April 4, 2005 I met my husband in while I was having an affiliation. He was introduced by a friend. During our dates, he often tells me "I LIKE YOU". Then I kept asking him, you like me for what? Then I concluded that "liking" and "loving" is a different thing. I was waiting for the magic word "I LOVE YOU". But unfortunately, two months of getting to know each other we broke up or should I say, we lost communication. I heard he was busy therefore job is more of his priority than me. Out of the blue, I received a call from him. He is inviting for a dinner. Of course I want to see him again. After that night we become friends again. Days went through he is becoming more and more caring to me.
Each day I can feel the change in him. My heart was tickled. One night in a dinner date.... In the moment of silence "FLO, I LOVE YOU" with a tears in his eyes. I was stunt! It seems like the words penetrates into my heart. To me, that phrase is very pure and loyal. In my life, always I heard someone says I love you but no power and meaning.
He said "honey, before saying I love you is so heavy for me. I can’t say I love you because I didn't mean it, I didn't want you to expect that I really do. I don’t want to hurt you. But from today I can finally say those words because I really love you, those phase would mean I will be responsible for you, those phrase would mean I wont make you cry anymore, those phrase will remind me of a promise that I will make you happier each day."
That was the start of our sweet and loving relationship. Yet, I don't know what future awaits us. I asked God if Tomo is the guy destined for me. But I doubt if it is possible because the sign I have been praying since 1997 is related to my faith. By the way he is a Buddhist.
The sign I made was "if a guy will take me to the church and thank God for my presence in his life." He is the person I have been waiting for. The right man to whom I was destined to love for the rest of my life.
A rainy day of July 15, 2005, He suddenly told me “Today, I will take you to a different place which I haven’t taken you before. From a far I can see the cross of . I prayed, I wish this guy will take me to church not in hotel. We continue walking getting nearer and nearer to the church. I thought we will just passed by and cross the street going Great World City then he started saying "Flo, this is the place I want to take you. I want to thank Your God" What??????? I'm trembling, my knees are getting weak. I can’t believe it will be possible? Then I started doubting God. Now the church is already close. How can my sign be done? Tomo saw an old man who is cleaning inside the church. He asked; can we still get in Sir? The old man said "I'm sorry but we are close" Then I begun to feel frustrated. The kind old man said "There is a prayer room upstairs, its open, two of you can pray there". 5 month of constantly visiting the church I have never known that there is a prayer room. Upon hearing that phrase I felt God truly hears my voice.
We enter the prayer room. Very silent, only two of us were there. The sound of the flowing water rejuvenates my soul.
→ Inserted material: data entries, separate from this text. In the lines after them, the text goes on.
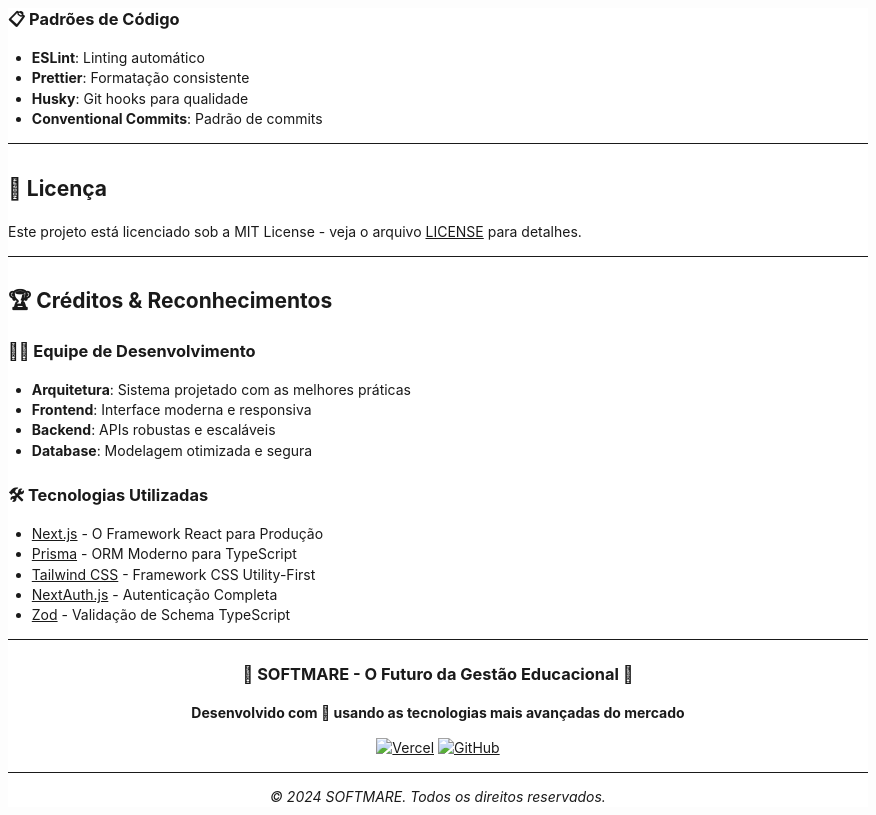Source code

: ### 📋 **Padrões de Código**
- **ESLint**: Linting automático
- **Prettier**: Formatação consistente
- **Husky**: Git hooks para qualidade
- **Conventional Commits**: Padrão de commits

---

## 📄 **Licença**

Este projeto está licenciado sob a MIT License - veja o arquivo [LICENSE](LICENSE) para detalhes.

---

## 🏆 **Créditos & Reconhecimentos**

### 👨‍💻 **Equipe de Desenvolvimento**
- **Arquitetura**: Sistema projetado com as melhores práticas
- **Frontend**: Interface moderna e responsiva
- **Backend**: APIs robustas e escaláveis
- **Database**: Modelagem otimizada e segura

### 🛠️ **Tecnologias Utilizadas**
- [Next.js](https://nextjs.org/) - O Framework React para Produção
- [Prisma](https://prisma.io/) - ORM Moderno para TypeScript
- [Tailwind CSS](https://tailwindcss.com/) - Framework CSS Utility-First
- [NextAuth.js](https://next-auth.js.org/) - Autenticação Completa
- [Zod](https://zod.dev/) - Validação de Schema TypeScript

---

<div align="center">

### 🌟 **SOFTMARE - O Futuro da Gestão Educacional** 🌟

**Desenvolvido com 💙 usando as tecnologias mais avançadas do mercado**

[![Vercel](https://img.shields.io/badge/Deploy-Vercel-black?style=for-the-badge&logo=vercel)](https://vercel.com)
[![GitHub](https://img.shields.io/badge/Source-GitHub-black?style=for-the-badge&logo=github)](https://github.com)

---

*© 2024 SOFTMARE. Todos os direitos reservados.*

</div>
I saw Tomo knelt down and saying words in Japanese which I couldn't understand. He bowed many times and praying in his own language. At that moment I witness the greatest miracle of love. My tears couldn't stop from falling. I’ve asked him once again, what did you told my God? He answered; I want to say my appreciation to your God in my language. I told Him, thank you for giving me this lady beside me. I have been praying to my that one day I will meet someone whom I will love, take care and grow old with. I believe that you’re God and Buddha talked and destined both of us to be with each other.
I realize noting is impossible. Tomo asked me why am I crying then I explained to him that this moment is very significant. This moment reveals that you are God given to me. This day marks our engagement day (July 15, 2005). The day God revealed that Tomo is the man destined for me.
I went back to Philippines August 2005, two months later after I finished my Hospital affiliation in Manila and got my diploma he came. We planned to get married but due to his limited days of vacation the Church denied. My parents feel sad, because I'm going to live and be with Tomo without marriage. Being a mature and responsible guy, he sincerely sought my parent's permission and promised that he will be responsible for me. Together we back in Singapore, a month later 22nd November 2005 we got married in Civil Law of Singapore. A part of our pledge and the fulfillment of our sign, 28th July 2006 we are united in the Holy Matrimony in Philippines, same year 11th November 2006 after moving to Japan we got married again for the 3rd time in Traditional Japanese Wedding Ceremony.
God and Buddha are powerful. He showed me a miracle that I can never imagine. We came from a different race, different language, and different religion and belief. Sometimes it cross to our mind that only one is the sole Creator of our life. We have a mission in this world no matter how we differ but because of God and Buddha we are united as one.